A recording engineer works in a soundproofed room that is 47.5 dB quieter than the outside. If the sound intensity in the room is 1.40 x 10^-10 W/m2, what is the intensity outside?
I have done this numerous times and it is still wrong!
-47.5 = 10 log (1.4x 10^-10/1x 10^-10)
-47.5 = 10 log 1.4
Help please.
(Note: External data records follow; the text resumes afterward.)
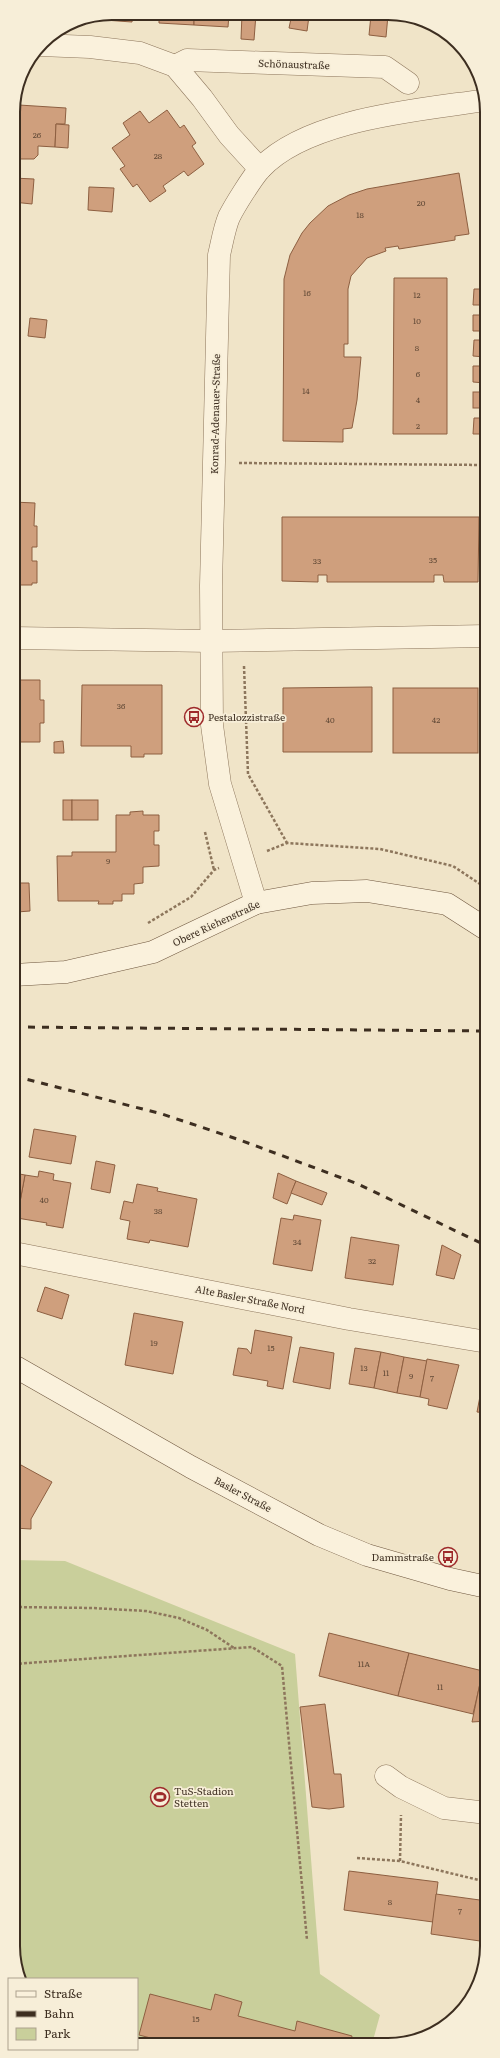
<svg xmlns="http://www.w3.org/2000/svg" width="500" height="2058" font-family="Literata,serif">
	<style>
		.green { fill: #c9cf9b }
		.building { fill: #cf9f7d; stroke: #8d5f41 }
		.lines { fill: none; stroke-linecap: round; stroke-linejoin: round }
		.street-casing { stroke: #8d765c; stroke-width: 23 }
		.secondary-casing { stroke: #6f573f; stroke-width: 23 }
		.path { stroke: #8d765c; stroke-width: 2.5; stroke-dasharray: 3 2; stroke-linecap: butt }
		.street { stroke: #faf1dc; stroke-width: 22 }
		.secondary { stroke: #faf1dc; stroke-width: 22 }
		.rail { stroke: #3d2e20; stroke-width: 3; stroke-dasharray: 7 7; stroke-linecap: butt }
		.labels { text-anchor: middle; stroke-width: 3.5; stroke-linejoin: round; paint-order: stroke }
		.number-label { font-size: 8px; fill: #624a37 }
		.street-label { font-size: 10px; fill: #3d2e20; stroke: #f7eed8 }
		.poi-label { font-size: 10px; fill: #3d2e20; stroke: #f7eed8; text-anchor: start }
		.rim { fill: none; stroke: #3d2e20; stroke-width: 2 }
	</style>
	<rect width="100%" height="100%" fill="#f0e4c8"/>
	<path class="green" d="M14,1560l51,1 230,93 25,320 60,41 -8,29 -226,-1 -9,-2v-62h-117l-6,-20z"/>
	<g class="building">
		<path d="M112,13h21l-1,9 -28,-2v-5z"/>
		<path d="M159,13l35,1v11l-35,-2z"/>
		<path d="M194,14h35l-1,13 -34,-2z"/>
		<path d="M242,14h14l-2,26 -13,-1z"/>
		<path d="M292,14l17,2 -2,15 -18,-3z"/>
		<path d="M104,15v5l-21,-1z"/>
		<path d="M371,15h17l-2,22 -17,-2z"/>
		<path d="M19,105l47,3 -1,16h-9l-1,23 -17,-1v9l-4,4h-17z"/>
		<path d="M167,110l13,18 4,-3 12,18 -4,3 12,18 -16,12 -4,-5 -21,15 3,5 -16,11 -13,-18 -4,3 -13,-18 5,-3 -13,-18 18,-13 -7,-12 17,-12 9,12z"/>
		<path d="M56,124l13,1 -1,23 -13,-1z"/>
		<path d="M459,173l10,61 -14,2v4l-56,9 -1,-3 -13,2 1,3 -19,7 -16,18 -3,13v55h-4v13h17l-4,43 -5,28 -9,1v13l-60,-1 1,-162 6,-24 12,-22 8,-10 18,-17 21,-11 18,-6z"/>
		<path d="M13,178l21,1 -2,25 -19,-2z"/>
		<path d="M89,187l25,1 -2,24 -24,-2z"/>
		<path d="M394,278h53v156h-54z"/>
		<path d="M474,289h10v16h-11z"/>
		<path d="M473,315h12l-1,16h-11z"/>
		<path d="M30,318l17,2 -2,18 -17,-2z"/>
		<path d="M474,340h11v17l-12,-1z"/>
		<path d="M473,366h12v17l-12,-1z"/>
		<rect x="473" y="392" width="11" height="16"/>
		<path d="M474,418h10v16h-11z"/>
		<path d="M13,502l22,1 -1,23h3v21h-5v14h5v22h-5v2h-19z"/>
		<path d="M282,517h197l-1,65h-34l-1,-7h-9v7h-107v-7h-9v7l-36,-1z"/>
		<path d="M13,680h27v20h4v23h-4v19h-27z"/>
		<path d="M82,685h80v69h-18v3h-13v-11h-50z"/>
		<path d="M372,687v65h-89v-64z"/>
		<rect x="393" y="688" width="85" height="65"/>
		<path d="M63,741l1,12h-10v-11z"/>
		<rect x="63" y="800" width="9" height="20"/>
		<rect x="72" y="800" width="26" height="20"/>
		<path d="M143,811v4h16v16h-5v14h5v21l-16,1v16l-9,1v10h-12v7h-9v3h-15l1,-3h-41l-1,-45h15v-4h44v-37h14v-3z"/>
		<path d="M13,866h2l1,17h13l1,28 -13,1 1,9 -5,1z"/>
		<path d="M34,1129l42,7 -5,28 -42,-7z"/>
		<path d="M96,1161l19,4 -5,28 -19,-4z"/>
		<path d="M39,1171l15,3 -1,6 18,3 -8,45 -17,-3 1,-2 -30,-5 8,-43 13,2z"/>
		<path d="M14,1173l11,2 -8,43 -3,-1z"/>
		<path d="M278,1173l18,8 -9,23 -14,-6z"/>
		<path d="M296,1181l31,12 -5,12 -31,-12z"/>
		<path d="M137,1184l21,4 -1,3 40,8 -9,48 -38,-7 -1,3 -22,-4 3,-18 -10,-2 4,-18 9,2z"/>
		<path d="M294,1215l27,5 -9,51 -39,-7 8,-46 12,2z"/>
		<path d="M351,1237l48,8 -6,40 -48,-7z"/>
		<path d="M442,1245l19,10 -7,24 -18,-4z"/>
		<path d="M45,1287l24,8 -7,24 -25,-8z"/>
		<path d="M134,1313l49,9 -10,52 -48,-9z"/>
		<path d="M255,1330l37,7 -9,52 -16,-3 1,-5 -35,-6 5,-27 9,1 4,5z"/>
		<path d="M300,1347l34,6 -4,36 -37,-7z"/>
		<path d="M355,1348l26,4 -7,36 -25,-4z"/>
		<path d="M381,1352l23,5 -7,36 -23,-5z"/>
		<path d="M404,1357l23,4 -7,36 -23,-4z"/>
		<path d="M427,1359l32,6 -12,44 -19,-4 1,-6 -9,-2z"/>
		<path d="M485,1370h2v43l-10,-1z"/>
		<path d="M14,1460l7,5 -7,15z"/>
		<path d="M21,1465l31,17 -21,37v10l-17,-1v-48z"/>
		<path d="M329,1633l80,20 -11,43 -79,-20z"/>
		<path d="M409,1653l74,18 -10,43 -75,-18z"/>
		<path d="M481,1678h6v43l-15,1z"/>
		<path d="M325,1704l9,70h7l3,33 -15,2 -17,-2 -12,-100z"/>
		<path d="M349,1871l89,11 -5,40 -89,-12z"/>
		<path d="M436,1894l51,7v41l-56,-8z"/>
		<path d="M150,1994l61,16 4,-16 27,8 -4,14 57,15 2,-10 55,15 -2,8 -180,-1 -31,-8z"/>
	</g>
	<g class="lines">
		<g class="street-casing">
			<g id="street">
				<path d="M40,45l50,2 50,6 35,13 27,32 27,37 31,34"/>
				<path d="M175,66l12,-6 198,7 23,16"/>
				<path d="M13,638l198,3 275,-5"/>
				<path d="M256,903l-36,-119 -8,-59 -1,-139 8,-331c3,-12 5,-26 10,-38 6,-12 23,-39 31,-48 47,-51 161,-59 226,-69"/>
				<path d="M14,1253l335,66 138,23"/>
				<path d="M386,1776l15,11 43,21 43,5"/>
			</g>
		</g>
		<g class="secondary-casing">
			<g id="secondary">
				<path d="M14,975l52,-3 87,-20 103,-49 56,-10 55,-2 80,13 39,25"/>
				<path d="M14,1366l177,101 128,68 48,20 83,24 37,8"/>
			</g>
		</g>
		<g class="path">
			<path d="M239,463l247,2"/>
			<path d="M244,666l4,108 39,69"/>
			<path d="M205,832l9,38"/>
			<path d="M267,851l20,-8 93,6 73,17 33,22"/>
			<path d="M148,923l43,-26 23,-27 5,-2"/>
			<path d="M14,1607l78,1 54,3 33,7 28,12 27,18"/>
			<path d="M14,1664l238,-17 30,19 25,274"/>
			<path d="M357,1858l43,3 87,21"/>
			<path d="M400,1861l1,-46"/>
		</g>
		<use href="#street" class="street"/>
		<use href="#secondary" class="secondary"/>
		<g class="rail">
			<path d="M14,1027l472,4"/>
			<path d="M14,1076l148,38 78,26 118,44 129,62"/>
		</g>
	</g>
	<defs>
		<g id="bus-ring" transform="scale(1)"><circle r="9.5" fill="#f7eed8" stroke="#9e2a2b" stroke-width="1.5"/><path d="M-5-6H5V4H4V6H2V4H-2V6H-4V4H-5ZM-3.5-4V0h7V-4ZM-3.5 1.2v1.5H-2V1.2ZM2 1.2v1.5H3.5V1.2Z" fill="#9e2a2b"/></g>
		<g id="stadium-ring" transform="scale(1)"><circle r="9.5" fill="#f7eed8" stroke="#9e2a2b" stroke-width="1.5"/><path d="M0-5a6.5 5 0 1 0 0 10a6.5 5 0 1 0 0-10ZM-3.5-1.8h7v3.6h-7Z" fill="#9e2a2b"/></g>
	</defs>
	<g fill-rule="evenodd">
		<use href="#bus-ring" x="194" y="717"/>
		<use href="#bus-ring" x="448" y="1557"/>
		<use href="#stadium-ring" x="160" y="1797"/>
	</g>
	<g class="labels">
		<g class="number-label">
			<text x="37" y="138">26</text>
			<text x="158" y="159">28</text>
			<text x="421" y="206">20</text>
			<text x="360" y="218">18</text>
			<text x="307" y="296">16</text>
			<text x="417" y="298">12</text>
			<text x="417" y="324">10</text>
			<text x="417" y="351">8</text>
			<text x="418" y="377">6</text>
			<text x="306" y="394">14</text>
			<text x="418" y="403">4</text>
			<text x="418" y="429">2</text>
			<text x="433" y="563">35</text>
			<text x="317" y="564">33</text>
			<text x="121" y="709">36</text>
			<text x="330" y="723">40</text>
			<text x="436" y="723">42</text>
			<text x="108" y="864">9</text>
			<text x="44" y="1203">40</text>
			<text x="158" y="1214">38</text>
			<text x="297" y="1245">34</text>
			<text x="372" y="1264">32</text>
			<text x="154" y="1346">19</text>
			<text x="271" y="1351">15</text>
			<text x="364" y="1371">13</text>
			<text x="386" y="1376">11</text>
			<text x="411" y="1379">9</text>
			<text x="432" y="1381">7</text>
			<text x="364" y="1667">11A</text>
			<text x="440" y="1690">11</text>
			<text x="390" y="1905">8</text>
			<text x="460" y="1914">7</text>
			<text x="196" y="2022">15</text>
		</g>
		<g class="street-label">
			<text transform="translate(294 64) rotate(2)" y="4">Schönaustraße</text>
			<text transform="translate(215 414) rotate(-89)" y="4">Konrad-Adenauer-Straße</text>
			<text transform="translate(216 923) rotate(-25)" y="4">Obere Riehenstraße</text>
			<text transform="translate(250 1299) rotate(11)" y="4">Alte Basler Straße Nord</text>
			<text transform="translate(243 1494) rotate(28)" y="4">Basler Straße</text>
		</g>
		<g class="poi-label">
			<text x="208" y="721">Pestalozzistraße</text>
			<text x="434" y="1561" text-anchor="end">Dammstraße</text>
			<text x="174" y="1795">TuS-Stadion<tspan x="174" dy="12">Stetten</tspan></text>
		</g>
	</g>
	<path d="M0 0H500V2058H0ZM112 20H388A92 92 0 0 1 480 112V1946A92 92 0 0 1 388 2038H112A92 92 0 0 1 20 1946V112A92 92 0 0 1 112 20Z" fill="#f7eed8" fill-rule="evenodd"/>
	<path class="rim" d="M112 20H388A92 92 0 0 1 480 112V1946A92 92 0 0 1 388 2038H112A92 92 0 0 1 20 1946V112A92 92 0 0 1 112 20Z"/>
	<rect x="8" y="1978" width="130" height="72" fill="#f7eed8" stroke="#ada18e"/>
	<rect x="16" y="1991" width="20" height="6" fill="#faf1dc" stroke="#ada18e"/>
	<text x="44" y="1998" font-size="12" fill="#3d2e20">Straße</text>
	<rect x="16" y="2011" width="20" height="6" fill="#3d2e20" stroke="#ada18e"/>
	<text x="44" y="2018" font-size="12" fill="#3d2e20">Bahn</text>
	<rect x="16" y="2028" width="20" height="12" fill="#c9cf9b" stroke="#ada18e"/>
	<text x="44" y="2038" font-size="12" fill="#3d2e20">Park</text>
</svg>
I think I just confused myself!
To find the intensity outside, we need to first solve the equation:
-47.5 = 10 log (1.4 x 10^-10 / I)
Here, I represents the unknown intensity outside the room.
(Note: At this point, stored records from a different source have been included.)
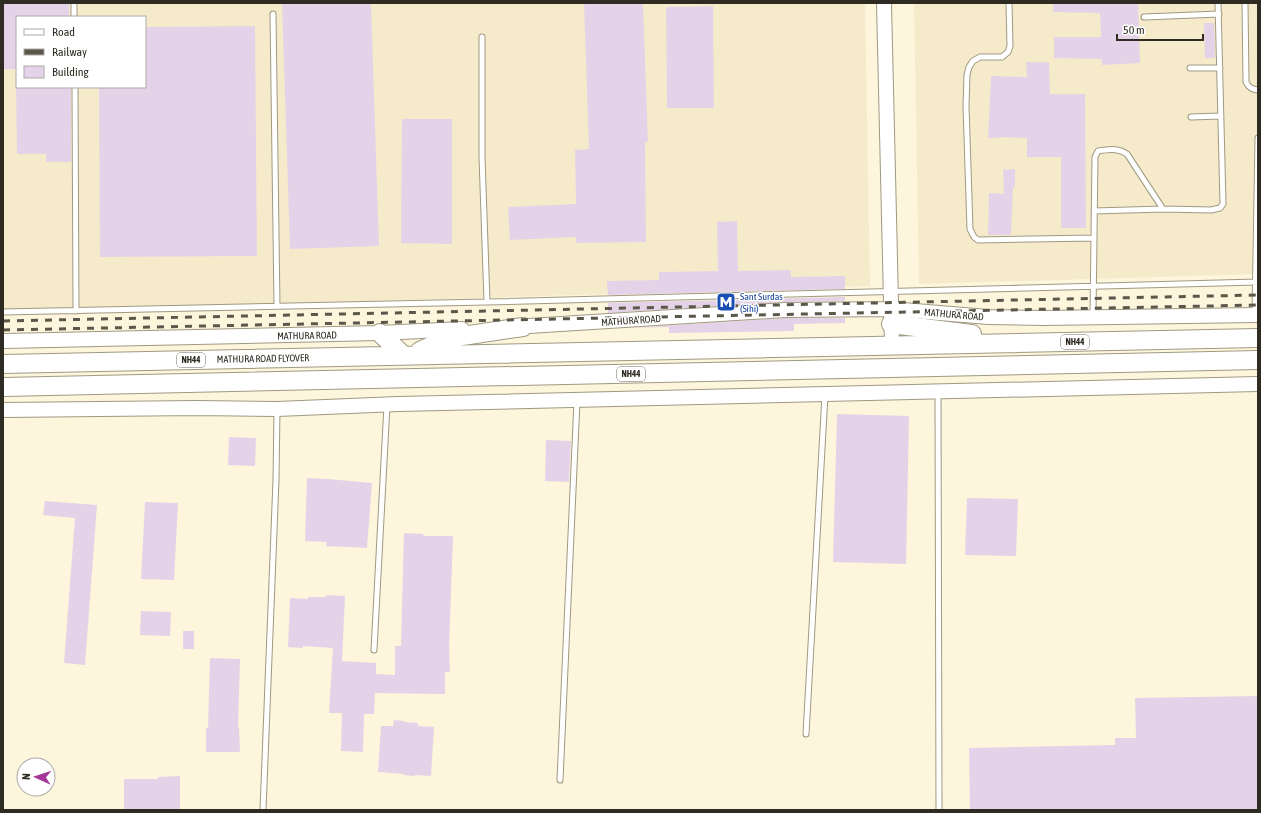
<svg xmlns="http://www.w3.org/2000/svg" width="1261" height="813" font-family="'Asap Condensed',sans-serif">
  <style>
    .built { fill: #f5ebcb; fill-rule: evenodd }
    .building { fill: #e4d3e8 }
    .lines { fill: none; stroke-linecap: round; stroke-linejoin: round }
    .lane-casing { stroke: #a09982; stroke-width: 7 }
    .secondary-casing { stroke: #a09982; stroke-width: 16 }
    .highway-casing { stroke: #a09982; stroke-width: 20 }
    .lane { stroke: #fff; stroke-width: 5 }
    .secondary { stroke: #fff; stroke-width: 14 }
    .highway { stroke: #fff; stroke-width: 18 }
    .rail { stroke: #5b574a; stroke-width: 3; stroke-dasharray: 7 7; stroke-linecap: butt }
    .labels { text-anchor: middle; stroke-width: 3; stroke-linejoin: round; paint-order: stroke }
    .shield { fill: #fff; stroke: #6d6b64; stroke-width: 1 }
    .shield-label { font-size: 9px; font-weight: bold; fill: #2e2b22 }
    .transit-label { font-size: 10px; fill: #164399; stroke: #fff; text-anchor: start }
    .street-label { font-size: 10px; fill: #2e2b22; stroke: #fff }
  </style>
  <rect width="100%" height="100%" fill="#fdf5dc"/>
  <path class="built" d="M3,3h862l5,283 -794,24h-73zM17,17h128v70h-128z
    M914,3h344v271l-339,10z"/>
  <path class="building" d="M3,3h66v14h-52v52h-14z
    M282,3h89l8,243 -89,3z
    M584,3h59l5,139h-3l1,100 -70,1v-6l-66,3 -2,-33 68,-3 -1,-54 14,-1z
    M1053,3h85l2,60 -38,2v-6l-48,-1v-21h47l-1,-24 -47,-1z
    M713,6l1,102h-47l-1,-101z
    M1204,23h10l1,35h-10z
    M255,26l2,230 -157,1 -1,-170h46v-60z
    M1026,62h23l1,32h35l1,134h-25v-71h-34v-19l-27,-1v1h-12l3,-62 36,1z
    M16,87h55v75h-25v-8h-29z
    M402,119h50v125l-51,-1z
    M1015,169v18h-2l-2,48h-23l1,-42 15,1 -1,-24z
    M737,221l1,50 53,-1v7l54,-1v13l-237,6 -1,-14 52,-1v-8l59,-1 -1,-49z
    M845,297v4l-60,1 -177,11v-10z
    M785,318h60v5l-51,1v7l-125,2v-6l-38,1z
    M837,414l72,2 -3,148 -73,-2z
    M229,437l27,1 -1,28 -27,-1z
    M546,440l25,1 -2,41 -24,-1z
    M307,478l21,1 44,4 -5,65 -41,-2 1,-4 -22,-1z
    M967,498l51,1 -2,57 -51,-1z
    M45,501l52,4 -12,160 -21,-2 11,-145 -32,-3z
    M145,502l33,1 -4,77 -33,-1z
    M404,533l20,1 -1,2h30l-4,111 1,25h-5v22l-70,-1 -1,21h-10l-1,38 -22,-1 1,-38h-13l4,-65 -30,-2v2l-15,-1 2,-49 18,1v-2h18v-2l19,1 -3,65 34,2v11l19,1v-29h6z
    M141,611l30,1 -1,24 -30,-1z
    M183,631h11v18h-11z
    M210,658l30,1 -2,69h1l1,24h-34v-24h2z
    M1258,696v114h-288l-1,-62 146,-3v-7h21l-1,-40z
    M394,720l10,1v1l14,1v3l16,1 -3,49 -16,-1v1l-12,-1 1,-1 -26,-2 3,-46h12z
    M180,776v34h-56v-31h34v-2z"/>
  <g class="lines">
    <defs>
      <path id="lane" d="M74,3v14
        M1009,3l1,43 -2,6 -6,5h-22l-7,4 -4,6 -2,8 -1,31 4,123 4,8 4,3 116,-2
        M1245,3l1,79c3,6 6,7 12,8
        M273,14l4,292
        M1144,17l75,-3
        M482,37v120l5,145
        M1190,68h30
        M75,87l1,224
        M1191,117l30,-1
        M1094,211l69,-2 48,1 9,-2 3,-4 -5,-201
        M3,312l484,-10 771,-20
        M1255,314l3,-176
        M1093,316l2,-159 3,-6c11,-2 20,-3 29,3l36,55
        M938,393l1,417
        M374,650l13,-245
        M806,734l19,-339
        M560,780l17,-379
        M263,810l13,-330 1,-71"/>
      <path id="secondary" d="M884,3l8,342
        M513,327l272,-17 106,-1 97,8 55,1 215,-3
        M3,341l377,-8 82,-4
        M3,410l194,-2 80,1 121,-5 860,-20"/>
      <path id="highway" d="M891,324l81,10
        M380,333l23,22
        M420,351l29,-13 74,-11
        M3,364l1255,-26
        M3,387l1255,-27"/>
    </defs>
    <use href="#lane" class="lane-casing"/>
    <use href="#secondary" class="secondary-casing"/>
    <use href="#highway" class="highway-casing"/>
    <use href="#lane" class="lane"/>
    <use href="#secondary" class="secondary"/>
    <use href="#highway" class="highway"/>
    <path class="rail" d="M3,321l1255,-26
      M3,330l1255,-25"/>
  </g>
  <defs>
    <symbol id="metro-square" viewBox="-11 -11 22 22"><rect x="-9" y="-9" width="18" height="18" rx="4" fill="#1a4fb4" stroke="#fff"/><path d="M-5.5 5V-5H-3L0 0L3-5H5.5V5H3V-.5L0 4L-3-.5V5Z" fill="#fff"/></symbol>
  </defs>
  <g fill-rule="evenodd">
    <use href="#metro-square" x="715" y="291" width="22" height="22"/>
  </g>
  <g class="labels">
    <g class="shield">
      <rect x="1061" y="335" width="28" height="14" rx="3"/>
      <rect x="177" y="353" width="28" height="14" rx="3"/>
      <rect x="617" y="367" width="28" height="14" rx="3"/>
    </g>
    <g class="shield-label">
      <text x="1075" y="345">NH44</text>
      <text x="191" y="363">NH44</text>
      <text x="631" y="377">NH44</text>
    </g>
    <g class="transit-label">
      <text x="740" y="300">Sant Surdas<tspan x="740" dy="12">(Sihi)</tspan></text>
    </g>
    <g class="street-label">
      <text transform="translate(954 314) rotate(5)" y="4">MATHURA ROAD</text>
      <text transform="translate(631 320) rotate(-4)" y="4">MATHURA ROAD</text>
      <text transform="translate(307 335) rotate(-1)" y="4">MATHURA ROAD</text>
      <text transform="translate(263 358) rotate(-1)" y="4">MATHURA ROAD FLYOVER</text>
    </g>
  </g>
  <rect width="1261" height="813" fill="none" stroke="#2e2b22" stroke-width="8"/>
  <rect x="16" y="16" width="130" height="72" fill="#ffffff" stroke="#abaaa7"/>
  <rect x="24" y="29" width="20" height="6" fill="#ffffff" stroke="#abaaa7"/>
  <text x="52" y="36" font-size="12" fill="#2e2b22">Road</text>
  <rect x="24" y="49" width="20" height="6" fill="#5b574a" stroke="#abaaa7"/>
  <text x="52" y="56" font-size="12" fill="#2e2b22">Railway</text>
  <rect x="24" y="66" width="20" height="12" fill="#e4d3e8" stroke="#abaaa7"/>
  <text x="52" y="76" font-size="12" fill="#2e2b22">Building</text>
  <g transform="translate(36 777) rotate(273)"><circle r="19" fill="#ffffff" stroke="#abaaa7"/>
  <path d="M0-3L7 15L0 10L-7 15Z" fill="#a43695"/>
  <text y="-6" font-size="11" font-weight="bold" text-anchor="middle" fill="#2e2b22">N</text>
  </g>
  <path d="M1117 34v6h86v-6" fill="none" stroke="#2e2b22" stroke-width="2"/>
  <text x="1123" y="34" font-size="12" fill="#2e2b22" stroke="#ffffff" stroke-width="3" paint-order="stroke">50 m</text>
</svg>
To isolate I, divide both sides of the equation by 10:
-4.75 = log (1.4 x 10^-10 / I)
Next, we need to convert the equation from logarithmic form to exponential form:
10^(-4.75) = 1.4 x 10^-10 / I
Now, let's solve for I:
I = (1.4 x 10^-10) / 10^(-4.75)
To simplify this calculation, remember that dividing by a number in scientific notation is the same as multiplying it by the reciprocal:
I = (1.4 x 10^-10) x (10^(4.75))
Using the property of exponents, we can simplify further:
I ≈ 1.4 x 10^-10 x 5,623.41325190349
Calculating this value will yield the intensity outside the room. Make sure to check your calculations carefully to avoid any errors.